What is the difference between skin friction drag and pressure drag? Which is usually more significant for slender bodies such as airfoils?

Short Answer

Expert verified
Explain briefly. Answer: For slender bodies like airfoils, skin friction drag usually has a more significant effect compared to pressure drag. This is because the streamlined shape of these bodies minimizes pressure drag, making skin friction drag the primary source of resistance to fluid flow. However, the relative significance of skin friction and pressure drag can vary depending on factors such as the body's surface roughness, Reynolds number, and angle of attack.

Step by step solution

01

Define skin friction drag

Skin friction drag is caused by the friction between the surface of a body and the fluid flowing over it. This friction causes a shear force between the fluid layers and the body surface, resulting in a drag force. In terms of fluid dynamics, skin friction drag is associated with the viscous forces in the fluid.
02

Define pressure drag

Pressure drag, also known as form drag, is caused by the difference in pressure between the front and rear surfaces of a body moving through a fluid. This pressure difference results in a net force that opposes the motion of the body. Pressure drag is primarily caused by the separation of the fluid flow around the body, leading to the formation of vortices, turbulence, and wake, which cause a loss of momentum in the fluid.

**EXERCISES TO COMPLETE**
• a. Answer these questions from the passage on drag:
(i) What other name does pressure drag go by?
(ii) What kind of forces in the fluid is skin friction drag associated with?
(iii) For slender bodies such as airfoils, which type of drag usually has the more significant effect?
• b. Write out the part of the passage on drag that opens with the words containing "Expert verified" and closes with "forces in the fluid.".
Use only the passage on drag and no outside knowledge.

**DATA SHOWN**

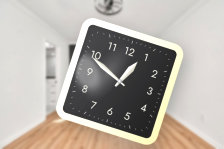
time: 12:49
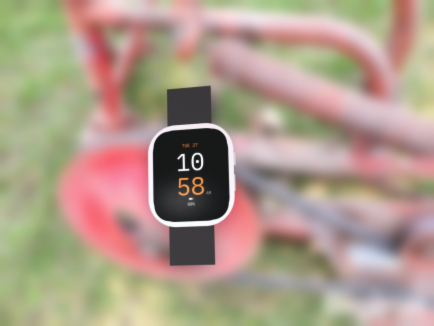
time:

...

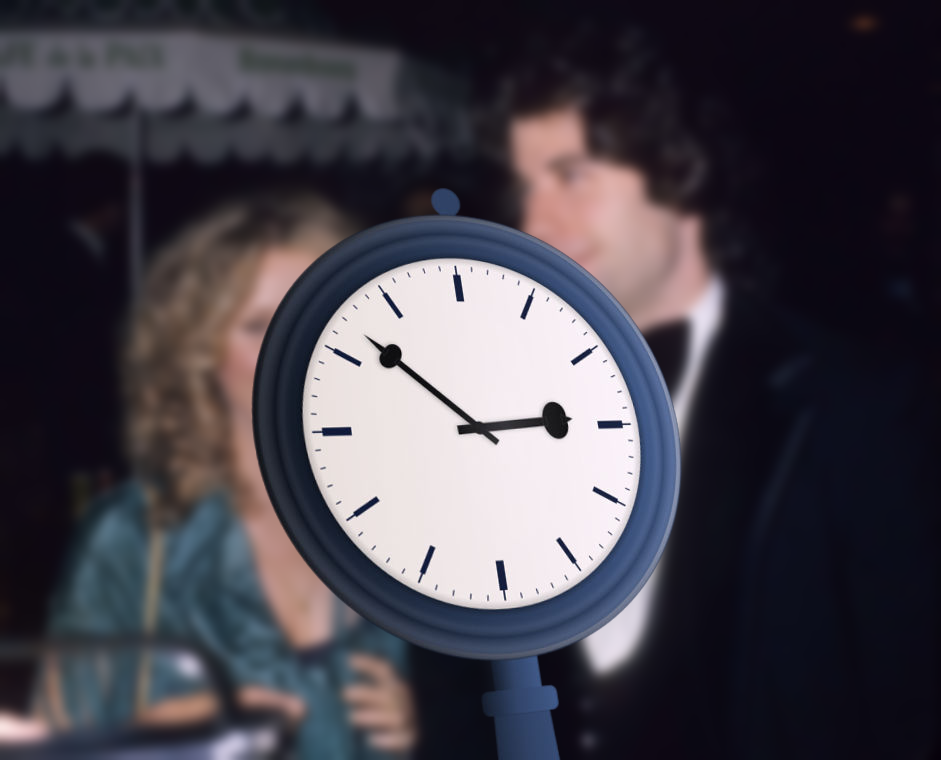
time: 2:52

**RESPONSE LIST**
• a.
(i) Form drag.
(ii) Viscous forces.
(iii) Skin friction drag.

• b.
Expert verified
Explain briefly. Answer: For slender bodies like airfoils, skin friction drag usually has a more significant effect compared to pressure drag. This is because the streamlined shape of these bodies minimizes pressure drag, making skin friction drag the primary source of resistance to fluid flow. However, the relative significance of skin friction and pressure drag can vary depending on factors such as the body's surface roughness, Reynolds number, and angle of attack.

Step by step solution

01

Define skin friction drag

Skin friction drag is caused by the friction between the surface of a body and the fluid flowing over it. This friction causes a shear force between the fluid layers and the body surface, resulting in a drag force. In terms of fluid dynamics, skin friction drag is associated with the viscous forces in the fluid.